Aveva avuto una gran quantità di uomini. Sam, l’ultimo, era il padre di sua figlia – quello che, tra tutti, avrebbe potuto rappresentare qualcosa di diverso, di speciale – ed era morto. Catwoman aveva succhiato via anche quella possibilità e Selina a volte pensava – pensava davvero – che sarebbe stato bello poter avere un finale alternativo.
Se la sua seconda identità non avesse rovinato tutto, Selina starebbe vivendo il suo normalissimo sogno borghese: un onesto poliziotto per marito, una bellissima figlia, una casetta adorabile lontana dall’East End. Batman sarebbe stato solo un’ombra tra le tante, di quelle di cui non doveva assolutamente preoccuparsi; Bruce Wayne solo un nome sulla lista di vecchi spasimanti, un ricordo annebbiato, nemmeno troppo felice.
Ma non si può mai sperare eccessivamente nei se.
Si ferma. Il suo sesto senso le dice che muoversi ancora è inutile: benché non lo veda o non lo senta, lui è arrivato, l’ha raggiunta. Si guarda intorno, in attesa che le ombre prendano forma, e il cuore le batte forte per la fatica, o forse per l’anticipazione.
Compare all’improvviso, scuro e imperturbabile, e avanza verso di lei con il suo solito passo sicuro; Selina sorride. «Sei in ritardo,» lo ammonisce.
«Sono stato qui tutto il tempo,» è la sua risposta. Lei non può fare altro che concordare.
Sola, in pericolo e disperata, anche Irena Dubrovna aveva avuto bisogno di Bruce – aveva avuto tanti uomini, Selina, eppure finiva per rivolgersi continuamente a lui, alla prima necessità. Lo aveva chiamato di notte e molte notti di seguito, gli aveva messo Helena tra le braccia e lo aveva immaginato marito, o quanto meno amante – qualsiasi cosa, purché avesse un nome e fosse ben definito.
Lo aveva baciato e si era lasciata stringere dalle sue braccia, quando la paura le aveva divorato lo stomaco; era scivolata sul suo corpo come se fosse l’atto più naturale possibile, ed era stato lui a concederle quel minimo di consolazione che poteva avere, dopo aver perso Helena.
Era stato lui, era sempre lui. E, di colpo, l’idea di una vita senza Bruce – l’idea di dimenticare Bruce – le era apparsa per ciò che era in realtà: inattuabile, impossibile. Una follia.
«In un’altra vita ti avrei dato tutto, lo sai,» le dice lui.
La sua voce è calda e sa di promesse; le fa desiderare ardentemente quella vita, le fa venire voglia di cercare disperatamente quell’universo in cui sono così: insieme e felici. Non ha bisogno di tirargli giù la maschera per guardarlo negli occhi, perché ormai conosce ogni piega del suo volto, ogni inflessione del suo tono – sa con certezza che, ora, è sincero.

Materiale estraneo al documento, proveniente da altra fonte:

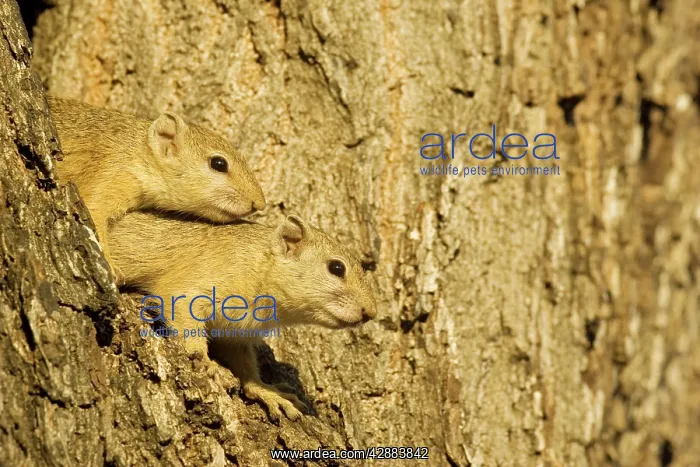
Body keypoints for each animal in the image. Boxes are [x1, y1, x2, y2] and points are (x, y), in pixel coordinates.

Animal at [47, 96, 266, 276]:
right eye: (219, 163)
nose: (259, 204)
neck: (137, 150)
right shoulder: (108, 175)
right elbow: (93, 216)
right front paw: (111, 267)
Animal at [107, 212, 377, 421]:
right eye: (336, 268)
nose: (370, 312)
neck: (262, 268)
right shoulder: (197, 287)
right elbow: (183, 318)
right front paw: (204, 361)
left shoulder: (235, 333)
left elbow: (243, 362)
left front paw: (266, 391)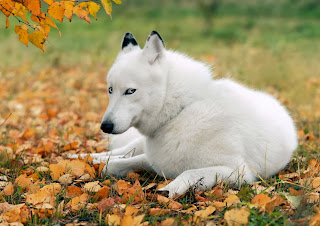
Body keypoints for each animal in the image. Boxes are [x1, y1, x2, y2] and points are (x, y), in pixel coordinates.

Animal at [73, 30, 298, 197]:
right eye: (110, 90)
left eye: (130, 91)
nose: (105, 126)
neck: (180, 112)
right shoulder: (154, 159)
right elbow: (113, 165)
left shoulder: (238, 172)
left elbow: (190, 172)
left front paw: (169, 189)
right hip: (136, 145)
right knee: (117, 152)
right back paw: (82, 156)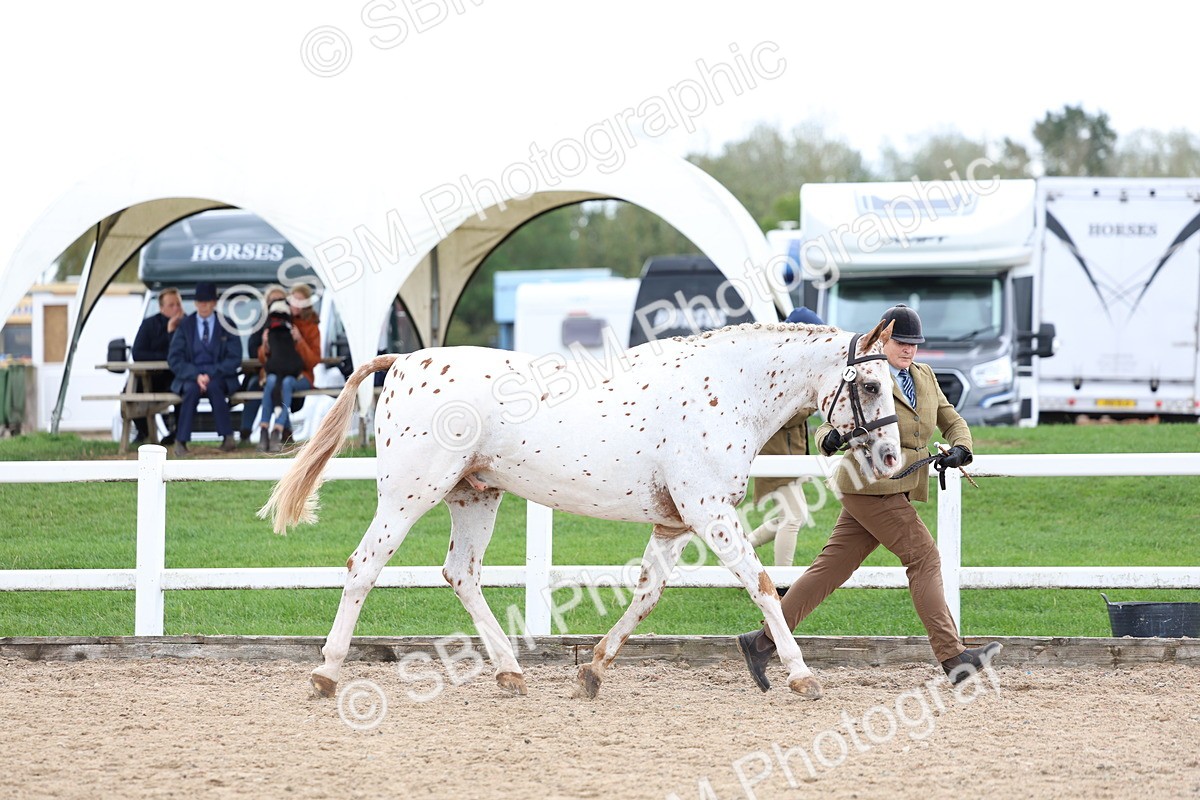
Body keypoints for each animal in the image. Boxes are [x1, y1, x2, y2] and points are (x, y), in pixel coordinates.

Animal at [259, 320, 902, 701]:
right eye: (870, 384)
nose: (893, 457)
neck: (725, 388)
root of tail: (401, 360)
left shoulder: (673, 523)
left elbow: (647, 595)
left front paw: (592, 670)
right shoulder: (709, 512)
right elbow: (764, 585)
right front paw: (801, 674)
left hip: (474, 495)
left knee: (461, 574)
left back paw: (510, 673)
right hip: (408, 495)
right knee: (363, 568)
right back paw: (325, 674)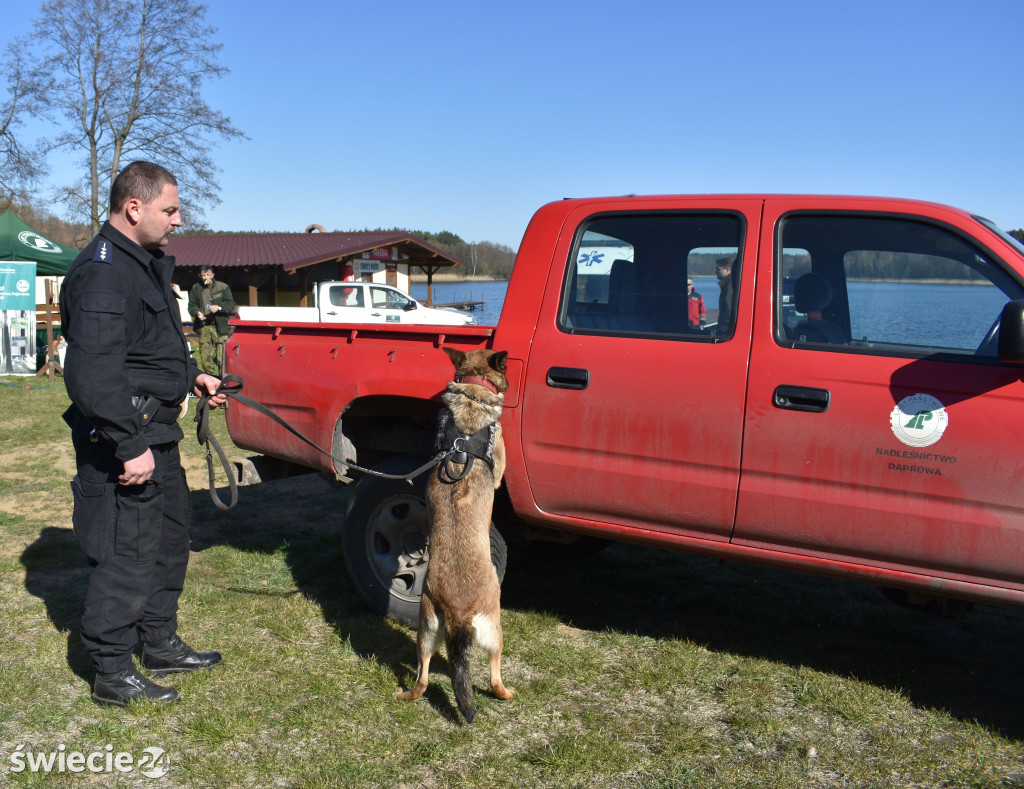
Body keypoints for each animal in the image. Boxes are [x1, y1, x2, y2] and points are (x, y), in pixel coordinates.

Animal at [395, 347, 516, 724]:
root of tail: (459, 612)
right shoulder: (500, 463)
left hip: (426, 629)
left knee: (422, 680)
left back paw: (407, 694)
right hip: (495, 630)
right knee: (493, 676)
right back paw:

«In un’altra vita sarei davvero riuscita a lasciarti andare, a dimenticarti,» ribatte lei. «Ma non in questa.» L’ammissione le viene più facile di quanto avrebbe creduto in principio e, una volta che l’ha confessato, è capace di accettare la consapevolezza che le cose tra loro saranno sempre a questo modo – indefinite e dolorose.
Avanza e annulla la breve distanza tra loro per posare un bacio leggero sulle sue labbra; gli si stringe contro per un istante e poi, indietreggiando, gli dà le spalle e si allontana, perché non c’è molto altro che possa fare.
La sola e unica consolazione che possiede è che nemmeno Bruce, nonostante le donne che gli girano intorno e i doveri che lo assorbono, sarà mai in grado di dimenticarla.